Just so you know where I'm coming from in asking this, I train in a style of Tae Kwon Do that still uses some of the Okinawan/Japanese forms.  As most of you probably know, our focus when we practice these forms is primarily in the striking/blocking techniques.  The grabs and grappling techniques contained in these forms are taught as alternatives (usually after we ask about it).

(Please try to not turn this into a let's-bash-Korean-arts thread.)

Often when I see karate practitoners demonstrate their forms, whether in person or on video, I notice that some of the techniques with which I am familiar seem to be less clearly defined as to whether they are intended to be strikes/blocks or grappling techniques.  I'm curious to know if this is common in karate.  Also, is there a particular advantage to having a certain a amount of ambiguity when practicing forms?  Or are these techniques actually well-defined, and I just don't realize what they're actually meant to be?  I know some of you would like me to give specific examples, but I'd like to talk about this in general terms first, if possible.


----------



## Touch Of Death (Nov 4, 2004)

We have a saying in reguards to this, localy, and that is,"Its all got to feel the same or its never going to work for you." Of course multiple applications are possible and I think that is what training in Kata is really all about. When you start focusing on principles of motion while practicing. Breaking a wrist grab is the same basic motion as an upper cutt / Downward block but you refine the downward block motion to perhaps maintain contact and negate your opponent from gaining a positional advantage / and or from striking you by simply holding his wrist an yanking him against his weakest base of support. 
Anywhoo, focusing a bit on multiple applications will teach you more and more about the basic motion you a performing, and Kata is a great place to play with your basic motion. If you are doing it right it should all look the same, and hopefully "feel" the same. :jedi1:
Sean


----------



## loki09789 (Nov 4, 2004)

Zepp said:
			
		

> Just so you know where I'm coming from in asking this, I train in a style of Tae Kwon Do that still uses some of the Okinawan/Japanese forms. As most of you probably know, our focus when we practice these forms is primarily in the striking/blocking techniques. The grabs and grappling techniques contained in these forms are taught as alternatives (usually after we ask about it).
> 
> (Please try to not turn this into a let's-bash-Korean-arts thread.)
> 
> Often when I see karate practitoners demonstrate their forms, whether in person or on video, I notice that some of the techniques with which I am familiar seem to be less clearly defined as to whether they are intended to be strikes/blocks or grappling techniques. I'm curious to know if this is common in karate. Also, is there a particular advantage to having a certain a amount of ambiguity when practicing forms? Or are these techniques actually well-defined, and I just don't realize what they're actually meant to be? I know some of you would like me to give specific examples, but I'd like to talk about this in general terms first, if possible.

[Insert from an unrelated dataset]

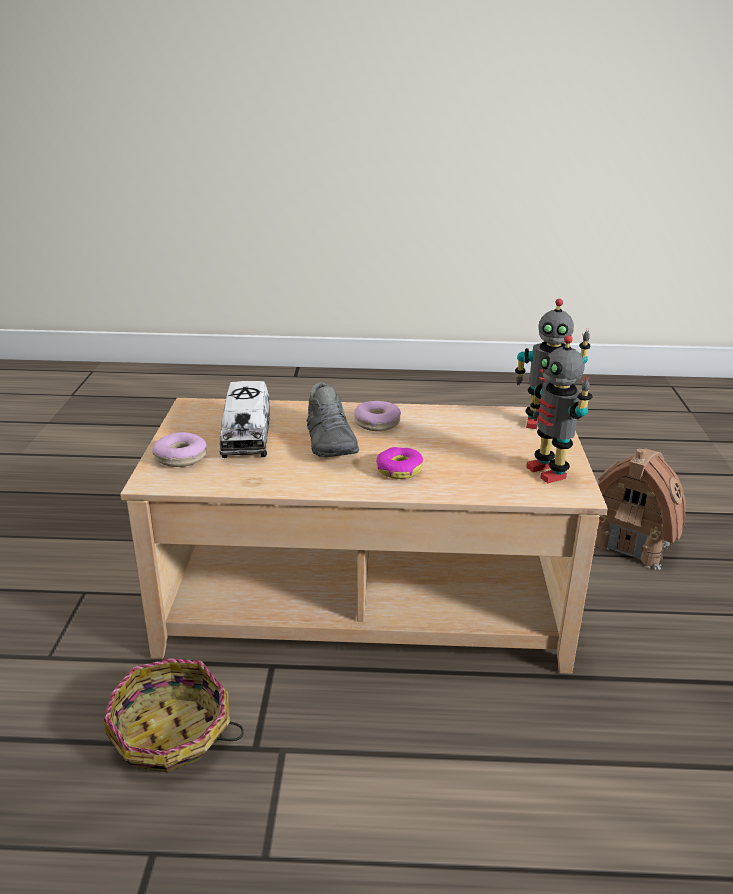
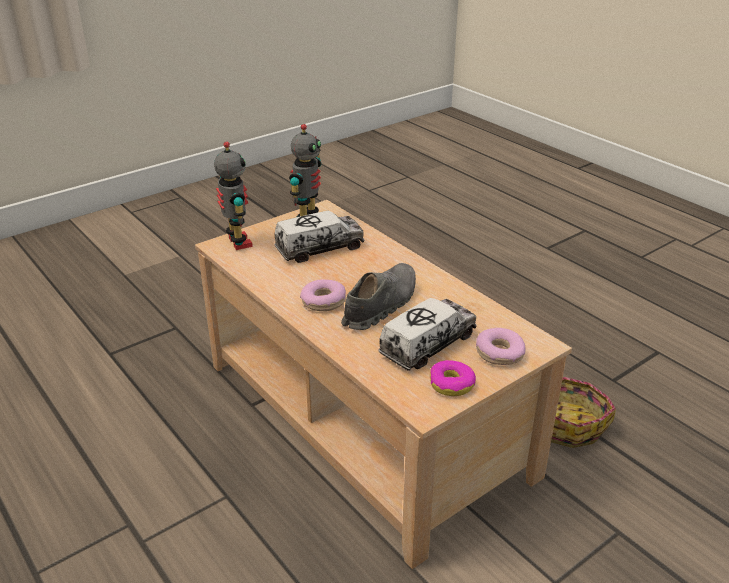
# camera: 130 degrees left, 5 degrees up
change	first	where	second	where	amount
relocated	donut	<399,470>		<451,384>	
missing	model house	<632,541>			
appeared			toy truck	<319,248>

There are levels of perspective for forms.

1.  Mechanical/technical:  A series of movements that are to be done with a certain level of balance, power, endurance, coordination - strictly biomechanical.

2.  Contextual/application:  "Imagine that you are blocking/striking/throwing...xyz attacker at this point" which helps give you a focus to visualize and apply some "UMPH" to the performance of the form.

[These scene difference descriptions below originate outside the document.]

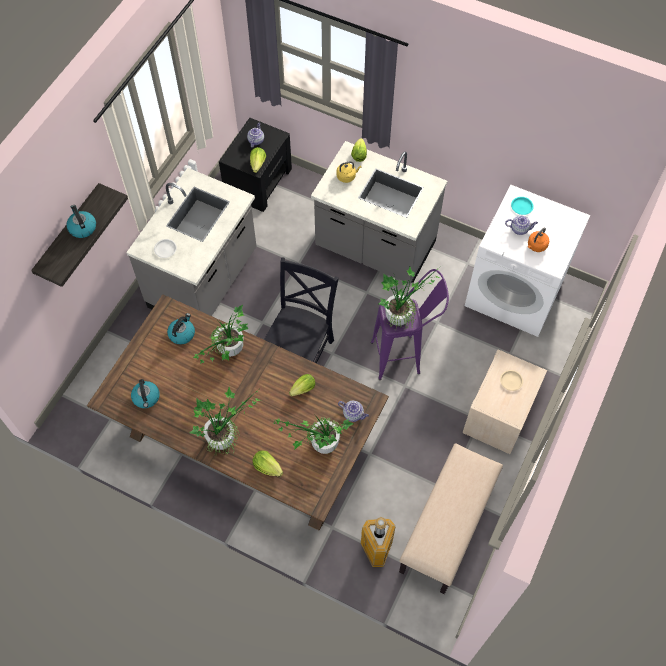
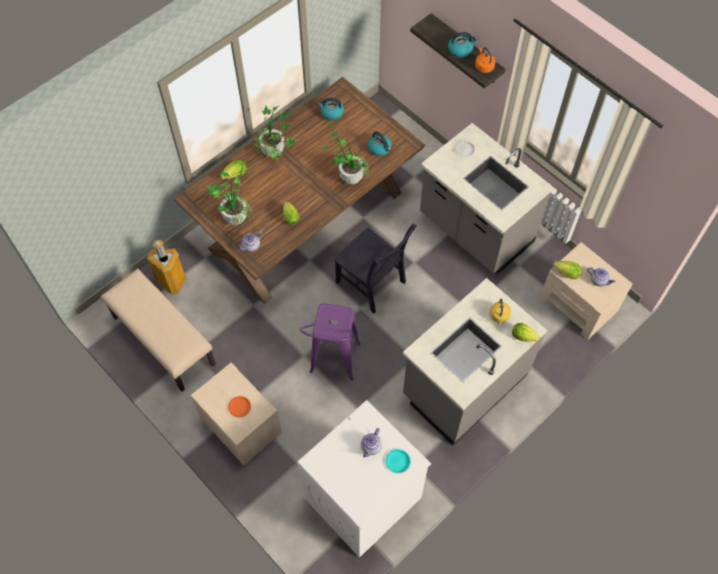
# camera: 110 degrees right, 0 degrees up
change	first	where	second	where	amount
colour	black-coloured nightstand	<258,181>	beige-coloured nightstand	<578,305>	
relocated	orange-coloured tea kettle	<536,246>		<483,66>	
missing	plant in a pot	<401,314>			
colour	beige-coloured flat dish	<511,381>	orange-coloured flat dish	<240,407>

3.  Conceptual/Tactical:  Take into account the mechanical motions, the one application that you visualize when you perform it and then imagine what other situations/contexts that a particular motion can be used in (hard blocks become forearm strikes, chambering becomes locks....).

So, basically it depends on what you are looking to get out of your forms training at a particular moment that dictates whether something is ambiguous or evident.


----------